On Tue, Aug 23, 2005 at 08:07:12PM +0000, Bob wrote:
> Clive A Marshall-Purves <[EMAIL PROTECTED]> writes:
> 
> > 
> > How can I confirm that my anonymity is in operation?
> 
> Umm, it is by default :)  IIRC the only easy ways to compromise it are through
> your own carelessness, like if you used m-p as a Frost handle or revealed too
> much personal info on a freesite, or setting the "watchme" test network 
> setting
> true in freenet.conf/ini (I don't know what this does exactly or even if it's
> still used, my conf is ancient.) Those with a reason to be paranoid should 
> also
> worry about spook text analysis algorithms to correlate writing styles.

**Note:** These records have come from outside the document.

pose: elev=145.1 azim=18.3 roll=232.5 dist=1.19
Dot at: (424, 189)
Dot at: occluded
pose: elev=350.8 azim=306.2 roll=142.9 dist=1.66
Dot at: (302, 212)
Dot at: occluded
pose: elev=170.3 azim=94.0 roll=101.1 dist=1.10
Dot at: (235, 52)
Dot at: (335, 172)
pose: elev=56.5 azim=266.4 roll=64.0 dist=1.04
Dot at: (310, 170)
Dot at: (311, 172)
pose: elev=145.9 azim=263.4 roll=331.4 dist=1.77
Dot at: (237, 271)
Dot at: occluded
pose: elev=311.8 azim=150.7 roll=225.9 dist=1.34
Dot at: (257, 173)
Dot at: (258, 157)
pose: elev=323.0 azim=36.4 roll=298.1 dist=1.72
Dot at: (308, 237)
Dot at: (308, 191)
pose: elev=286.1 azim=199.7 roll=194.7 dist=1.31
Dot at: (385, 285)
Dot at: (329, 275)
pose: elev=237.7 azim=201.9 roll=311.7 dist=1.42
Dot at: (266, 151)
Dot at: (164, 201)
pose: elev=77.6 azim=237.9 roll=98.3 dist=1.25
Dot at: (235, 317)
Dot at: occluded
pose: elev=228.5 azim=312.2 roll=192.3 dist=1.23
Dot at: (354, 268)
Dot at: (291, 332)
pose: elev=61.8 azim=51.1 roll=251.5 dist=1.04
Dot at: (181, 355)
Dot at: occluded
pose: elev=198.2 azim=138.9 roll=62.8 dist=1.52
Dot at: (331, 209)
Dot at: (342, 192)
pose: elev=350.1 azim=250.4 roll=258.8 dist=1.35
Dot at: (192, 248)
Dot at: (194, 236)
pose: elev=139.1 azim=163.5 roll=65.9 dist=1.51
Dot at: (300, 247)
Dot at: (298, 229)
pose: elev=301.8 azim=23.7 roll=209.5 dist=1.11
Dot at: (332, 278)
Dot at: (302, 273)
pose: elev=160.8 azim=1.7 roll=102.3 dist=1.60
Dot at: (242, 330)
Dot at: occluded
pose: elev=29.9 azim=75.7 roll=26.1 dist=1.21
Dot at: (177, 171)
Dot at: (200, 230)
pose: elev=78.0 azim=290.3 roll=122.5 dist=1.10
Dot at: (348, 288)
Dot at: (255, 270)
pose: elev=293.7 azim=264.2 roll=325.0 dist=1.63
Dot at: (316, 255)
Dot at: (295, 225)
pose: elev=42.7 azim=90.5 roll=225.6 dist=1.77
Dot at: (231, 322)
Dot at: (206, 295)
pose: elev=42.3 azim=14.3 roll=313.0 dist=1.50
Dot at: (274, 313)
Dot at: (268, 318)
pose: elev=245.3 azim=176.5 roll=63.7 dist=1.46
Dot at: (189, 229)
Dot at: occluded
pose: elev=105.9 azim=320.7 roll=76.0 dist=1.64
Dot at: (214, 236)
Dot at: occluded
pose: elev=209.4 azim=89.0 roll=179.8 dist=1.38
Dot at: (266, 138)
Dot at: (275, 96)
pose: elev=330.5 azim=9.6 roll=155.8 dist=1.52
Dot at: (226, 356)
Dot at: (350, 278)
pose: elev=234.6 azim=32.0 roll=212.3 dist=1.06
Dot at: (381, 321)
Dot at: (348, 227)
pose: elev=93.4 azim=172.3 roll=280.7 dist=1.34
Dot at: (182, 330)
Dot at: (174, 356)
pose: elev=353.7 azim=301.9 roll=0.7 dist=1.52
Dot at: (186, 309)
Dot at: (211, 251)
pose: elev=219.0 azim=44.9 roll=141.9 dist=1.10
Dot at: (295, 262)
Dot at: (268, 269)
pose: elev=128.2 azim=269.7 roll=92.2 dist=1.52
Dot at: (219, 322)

For some definition of anonymity. There are always possible attacks.
Obviously, we are working on improving its anonymity. For example, it is
possible to do correlation attacks to show that it's likely that a node
was the original source of a series of requests. This is made much
easier for splitfiles, but is still possible with large unusual
freesites etc. Only way to prevent this completely is premix routing,
which will be included in some form in 0.7. A more serious problem is
that if your datastore is not full, all content you fetch will be
cached, and if an attacker can probe your store they may be able to show
that you downloaded all of it. This is the attack popularised by The
Register. This again requires premix routing for a complete fix. If you
only have one node, or if you get your seednodes from an Evil Person,
you can be compromized... etc etc.
> 
> However "anonymity" is not an absolute anymore than "privacy" or "security" 
> are,
> there are attacks against the current network that could theoretically show it
> was likely you were the inserter/requestor of X, it's just that they are very
> hard / expensive to do since they require the attacker to compromise the
> majority of the network. The core devs know much more than me about attack
> scenarios since they have to worry about them all the time :/

Some of them are. Freenet's a beta. An alpha really. :)
> 
> Also, you should be aware that it is not currently anonymous that you run a 
> node
> in the first place. The freenet node protocol is not easy to detect or filter
> (anymore!), but harvesting the network is feasible, or you could just collect

Actually, it is fairly easy to detect FNP at the router level, at
present. It will be considerably harder in 0.7, and of course the
darknet will not be harvestable, which is a huge gain.

> seednode files. When 0.7 is released it will be possible to form darknets 
> which
> should offer this kind of anonymity too, and in theory be yet more resistant 
> to
> compromised node attacks (since you can most likely trust your friends more 
> than
> random nodes from seednodes.ref). Again this anonymity can't be absolute on a
> public network like the Internet, highly detailed and protracted monitoring by
> Them would show a suspicously large amount of high entropy (==encrypted) 
> traffic
> from and to your IP suggesting something like VPN or Freenet, but to justify
> such expensive and time consuming monitoring of you specifically out of the
> billions of 'net users they would need to already have strong grounds to 
> suspect
> you so you would probably be screwed anyway.

Pretty much. Of course they COULD buy traffic-flow-analysing routers and
surveil the whole internet within their jurisdiction, but it would be
very expensive. Some "they"'s are more likely to do this than others -
e.g. we have heard of chinese users.
> 
> Bob
-- 
Matthew J Toseland - [EMAIL PROTECTED]
Freenet Project Official Codemonkey - http://freenetproject.org/
ICTHUS - Nothing is impossible. Our Boss says so.